The 15-year-old took a clean sweep of victories – eight from as many starts – in BRSCC Fiesta Juniors in 2020 to end the pandemic-hit season as a dominant champion, before making the switch to Britain’s FIA Formula 4 series with Steven Hunter’s outfit.
Although the route from entry-level tin-tops into single seaters is well established, with four of the six previous British F4 champions doing so, all have come from the BTCC-support Ginetta Junior Championship, but Loake feels the career path will pay dividends in his versatility as a driver later on.
“I was racing in the BRSCC Fiesta Junior Championship in 2019 and 2020. We won every race last year and won the championship as well,” he explains.
“I don’t think there’s a bigger change that we could have made. It was, it’s definitely an unorthodox way of doing it, but I think it’s the best choice for me in my career path and it obviously opens up a lot of options in the future.
“The same as most to be fair, I think Formula 1 is where everyone wants to go, but because of my tin-top history as well, that’s going to give me a lot more options if I was to go down the touring car route or GT route as well.”
The transition to single seaters is well-documented as a big step in any driver’s development, and Loake says the Mygale M14-F4 car made quite an impression on his first runs in it during winter testing.
“It wasn’t what I was expecting, it was a lot different to the Fiesta,” he said.
“I think the first time I put my foot down fully, it was just wheel spin all the way down the straight so that was a bit of a shock but it didn’t take me long to get used to it.”
One thing Loake can transition across is his circuit knowledge, having raced in Fiesta on several circuits the championship will visit over the course of the 10-event, 30-race schedule in 2021.

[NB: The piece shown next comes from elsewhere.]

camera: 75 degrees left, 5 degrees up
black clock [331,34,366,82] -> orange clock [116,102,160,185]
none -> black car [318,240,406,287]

But, unlike others, Loake feels the advantage will be fairly minimal, given the level playing field in adapting to a new car.
“It gives me an advantage but to be honest, because the car’s so much different it’s like I’m learning a new track anyway. So I know the layout, I know where the bumps are, I know where everything is that might be of note but, to be honest, because it’s such a different car it doesn’t make too much of a difference.”

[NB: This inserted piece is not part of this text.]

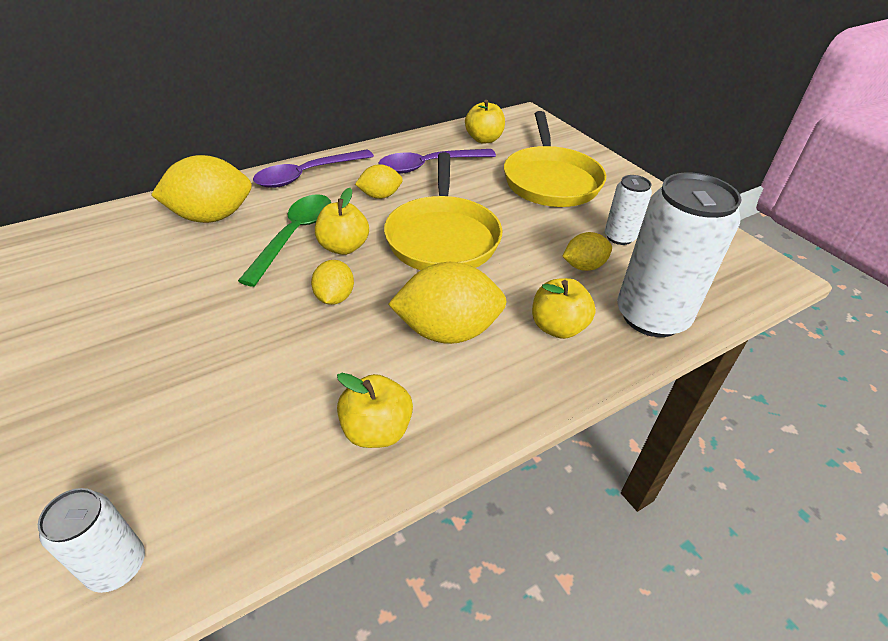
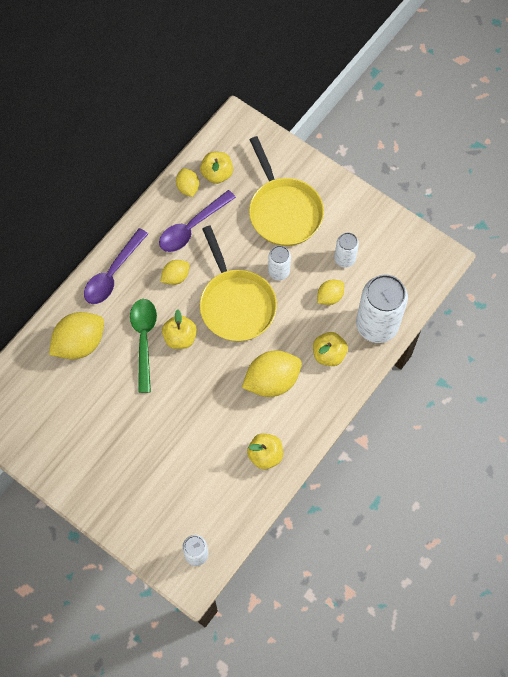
camera: 20 degrees left, 25 degrees up
yellow lemon [311,260,354,305] -> yellow lemon moved to [176,168,199,197]
none -> white can [268,246,291,280]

He also praised the atmosphere in the awning at JHR, explaining that the team only puts pressure on its drivers in one regard – to go out and enjoy racing.
“I don’t really think about that to be honest, if I was to think about it too much it’d probably put too much pressure on myself, and I’d probably perform worse so I just drive as if it was just me and my dad or something, like we did in karting or in Fiestas where I’d have one mechanic.
“Obviously there is a really good team around me, probably one of the best teams in the paddock, if not the best so I think if I was to be with any team it’d be these because they don’t put any pressure on me as well. They just tell me to go out there and just drive, and when I have fun I drive fast.”
Finally, Loake paid tribute to his family’s support of his racing, which gives him an added boost heading into the biggest year of his career yet.
“My mum’s always been with me. My dad moved abroad in the latter months of last year so he’ll be coming to a few if he can but I know a lot of my family are really supportive of me.
“They’re all really behind me, they all want me to do as well as I can and they’re all onboard with it which is really nice.”